L’idée derrière ce projet est née en 2019, lors d’un échange informel dans un restaurant de Québec. Jugeant que le moment était venu de montrer quelle a été la contribution des femmes, les professeurs d’histoire Louise Bienvenue et François-Olivier Dorais, de l’Université de Sherbrooke et de l’Université du Québec à Chicoutimi, ont demandé à des collègues de cerner le portrait de 30 femmes ayant oeuvré au Québec, en Ontario et dans les Maritimes, du 19e siècle jusqu’à nos jours.
« Plusieurs femmes ont travaillé pour faire connaître notre histoire, tout en demeurant des figures de l’ombre. Elles gagnent à être plus connues », a souligné Louise Bienvenue lors d’une entrevue accordée au Progrès. Présent à ses côtés, François-Olivier Dorais a raconté qu’à mesure que la discipline s’est professionnalisée, « les hommes ont pris toute la place et les femmes ont dû contourner cette logique d’exclusion ». C’est ainsi qu’elles ont évolué hors du lieu de pouvoir que constitue la bulle universitaire.
Premier nom évoqué dans le livre, celui de Laure Conan est aussi familier que déroutant. On le retrouve sur une école de Chicoutimi, mais que sait-on de cette femme qui, à partir de La Malbaie, a tissé un impressionnant réseau de contacts, tout en créant des romans historiques nourris par son érudition. Les textes rédigés par Carolyne Ménard, Sophie Imbeault et Micheline Cambron lèvent enfin le voile sur cette carrière remarquable, à cheval sur les 19e et 20e siècles.
D’autres femmes ont écrit l’histoire par le biais du journalisme, notamment dans ce qu’on appelait les pages féminines. Utilisant un simple prénom comme pseudonyme, à la manière de Madeleine et Fadette à Montréal, dans la première moitié du 20e siècle, plusieurs ont profité de cette tribune pour mettre en relief des figures historiques féminines. « C’était aussi un lieu de parole sur des enjeux sociaux », rapporte François-Olivier Dorais.
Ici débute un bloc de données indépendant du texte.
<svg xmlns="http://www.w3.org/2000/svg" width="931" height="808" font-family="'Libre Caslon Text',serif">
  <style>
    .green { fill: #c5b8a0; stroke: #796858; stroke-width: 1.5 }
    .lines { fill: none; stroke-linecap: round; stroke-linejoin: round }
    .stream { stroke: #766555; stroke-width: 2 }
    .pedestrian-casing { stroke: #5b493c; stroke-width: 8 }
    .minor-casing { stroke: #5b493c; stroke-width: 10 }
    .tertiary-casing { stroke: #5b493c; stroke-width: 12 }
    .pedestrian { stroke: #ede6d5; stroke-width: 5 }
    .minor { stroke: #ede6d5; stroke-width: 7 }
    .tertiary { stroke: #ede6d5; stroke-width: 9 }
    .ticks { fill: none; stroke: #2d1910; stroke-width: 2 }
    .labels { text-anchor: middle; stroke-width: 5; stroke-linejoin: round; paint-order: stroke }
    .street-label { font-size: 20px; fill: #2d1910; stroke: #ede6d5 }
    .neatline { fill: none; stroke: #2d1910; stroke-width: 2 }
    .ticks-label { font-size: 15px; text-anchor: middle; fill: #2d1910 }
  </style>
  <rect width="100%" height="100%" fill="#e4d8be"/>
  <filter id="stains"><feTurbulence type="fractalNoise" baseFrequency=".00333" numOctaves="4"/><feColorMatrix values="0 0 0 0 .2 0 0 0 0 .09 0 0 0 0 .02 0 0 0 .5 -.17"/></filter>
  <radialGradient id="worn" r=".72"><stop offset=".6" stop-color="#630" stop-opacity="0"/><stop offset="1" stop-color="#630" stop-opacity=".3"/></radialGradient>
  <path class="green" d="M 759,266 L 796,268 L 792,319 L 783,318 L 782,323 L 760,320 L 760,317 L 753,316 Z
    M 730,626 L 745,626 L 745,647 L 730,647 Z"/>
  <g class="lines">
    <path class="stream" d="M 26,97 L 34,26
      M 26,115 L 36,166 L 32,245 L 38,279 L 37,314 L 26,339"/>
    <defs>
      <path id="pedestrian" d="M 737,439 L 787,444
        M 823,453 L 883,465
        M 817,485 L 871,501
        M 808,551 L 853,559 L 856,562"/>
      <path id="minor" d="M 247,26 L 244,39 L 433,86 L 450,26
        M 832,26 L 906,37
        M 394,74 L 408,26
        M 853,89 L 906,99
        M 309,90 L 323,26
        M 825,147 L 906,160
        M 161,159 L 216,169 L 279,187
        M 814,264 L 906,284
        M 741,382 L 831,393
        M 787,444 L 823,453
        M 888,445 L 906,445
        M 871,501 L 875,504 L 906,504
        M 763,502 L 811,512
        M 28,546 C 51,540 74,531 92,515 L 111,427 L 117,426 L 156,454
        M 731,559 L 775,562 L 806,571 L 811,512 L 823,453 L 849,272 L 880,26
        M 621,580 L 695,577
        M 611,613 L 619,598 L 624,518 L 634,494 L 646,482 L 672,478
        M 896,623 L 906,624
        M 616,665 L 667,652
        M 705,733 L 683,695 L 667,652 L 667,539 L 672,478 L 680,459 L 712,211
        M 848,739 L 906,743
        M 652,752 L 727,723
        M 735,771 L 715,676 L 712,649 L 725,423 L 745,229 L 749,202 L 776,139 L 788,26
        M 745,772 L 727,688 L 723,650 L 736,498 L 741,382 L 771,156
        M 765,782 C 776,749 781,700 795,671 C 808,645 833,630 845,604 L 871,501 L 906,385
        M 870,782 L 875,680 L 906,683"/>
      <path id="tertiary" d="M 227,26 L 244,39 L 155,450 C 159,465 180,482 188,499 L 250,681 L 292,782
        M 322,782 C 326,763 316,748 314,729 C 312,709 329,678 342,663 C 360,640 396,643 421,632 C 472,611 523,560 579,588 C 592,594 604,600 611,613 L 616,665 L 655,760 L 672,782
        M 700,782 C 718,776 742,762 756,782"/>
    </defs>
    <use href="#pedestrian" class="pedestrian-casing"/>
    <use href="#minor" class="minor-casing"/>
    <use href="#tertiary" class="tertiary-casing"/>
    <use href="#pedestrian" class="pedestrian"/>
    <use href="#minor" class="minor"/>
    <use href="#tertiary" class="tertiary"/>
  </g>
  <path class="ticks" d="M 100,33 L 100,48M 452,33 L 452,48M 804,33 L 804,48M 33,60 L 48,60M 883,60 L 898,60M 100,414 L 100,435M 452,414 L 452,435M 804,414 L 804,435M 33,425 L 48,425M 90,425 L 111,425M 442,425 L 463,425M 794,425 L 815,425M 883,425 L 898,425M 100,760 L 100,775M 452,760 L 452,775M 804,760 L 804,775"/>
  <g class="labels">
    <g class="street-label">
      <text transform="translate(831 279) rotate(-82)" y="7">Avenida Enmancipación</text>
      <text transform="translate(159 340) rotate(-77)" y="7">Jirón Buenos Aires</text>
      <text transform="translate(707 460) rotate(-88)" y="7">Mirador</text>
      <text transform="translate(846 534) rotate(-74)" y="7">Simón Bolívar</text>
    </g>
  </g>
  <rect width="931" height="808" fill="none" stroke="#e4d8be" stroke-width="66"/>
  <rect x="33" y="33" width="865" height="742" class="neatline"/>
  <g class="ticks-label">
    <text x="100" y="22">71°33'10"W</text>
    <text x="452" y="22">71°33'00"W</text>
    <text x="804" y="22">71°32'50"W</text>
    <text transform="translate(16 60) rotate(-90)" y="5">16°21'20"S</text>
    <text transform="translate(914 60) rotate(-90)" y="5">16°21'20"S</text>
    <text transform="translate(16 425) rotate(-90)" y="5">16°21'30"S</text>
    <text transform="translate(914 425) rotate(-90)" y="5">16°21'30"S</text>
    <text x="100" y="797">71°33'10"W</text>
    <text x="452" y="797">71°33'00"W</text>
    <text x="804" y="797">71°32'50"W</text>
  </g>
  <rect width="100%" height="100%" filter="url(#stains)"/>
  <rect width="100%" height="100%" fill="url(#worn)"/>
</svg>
Même au temps de l’Église triomphante, d’autres femmes ont apporté une contribution notable, à commencer par l’historienne Marie-Claire Daveluy et son amie Maria Mondoux, une archiviste hors pair. Passionnées par Jeanne Mance, elles ont mis leurs talents en commun pour trouver de nouvelles sources documentaires à son sujet. Appuyée par le clergé, qui militait pour que soit béatifiée la cofondatrice de Montréal, cette démarche a montré que foi et science pouvaient se conjuguer au même temps.
« Elles ont atteint un haut niveau d’expertise et comme plusieurs des femmes dont il est question dans le livre, les deux étaient célibataires », indique Louise Bienvenue. Longtemps, ce fut aussi le cas de Juliette Lalonde-Rémillard, secrétaire du chanoine Lionel Groulx de 1937 à 1967. C’est seulement après de longues années au service de celui qui était son oncle qu’elle a pris époux, en assurant l’historien qu’il ne serait pas desservi par cette union.
« Groulx étant un homme de son temps, il partageait le discours traditionnel relatif aux femmes, mais estimait leurs capacités intellectuelles. Il a d’ailleurs financé les études de sa nièce », précise Louise Bienvenue. « Le consensus scientifique est le fruit d’échanges, de discussions. Or, le chanoine prononçait ses discours devant Juliette. C’est aussi elle qui écrivait ses lettres, parfois en son nom », ajoute François-Olivier Dorais, pour montrer à quel point le jugement de sa nièce lui importait.
La dernière partie du livre relate l’entrée des historiennes à l’université, avec des préoccupations nourries par le courant féministe. Elles aussi ont brisé le plafond de verre et l’hommage qui leur est rendu, parfois par de jeunes consoeurs, se révèle aussi touchant qu’éclairant. « Depuis la publication de Profession historienne?, nous recevons beaucoup de tapes dans le dos, puisqu’on attendait cet ouvrage. Des professeurs vont même l’inclure dans leurs cours sur l’histoire du Québec », se réjouit François-Olivier Dorais.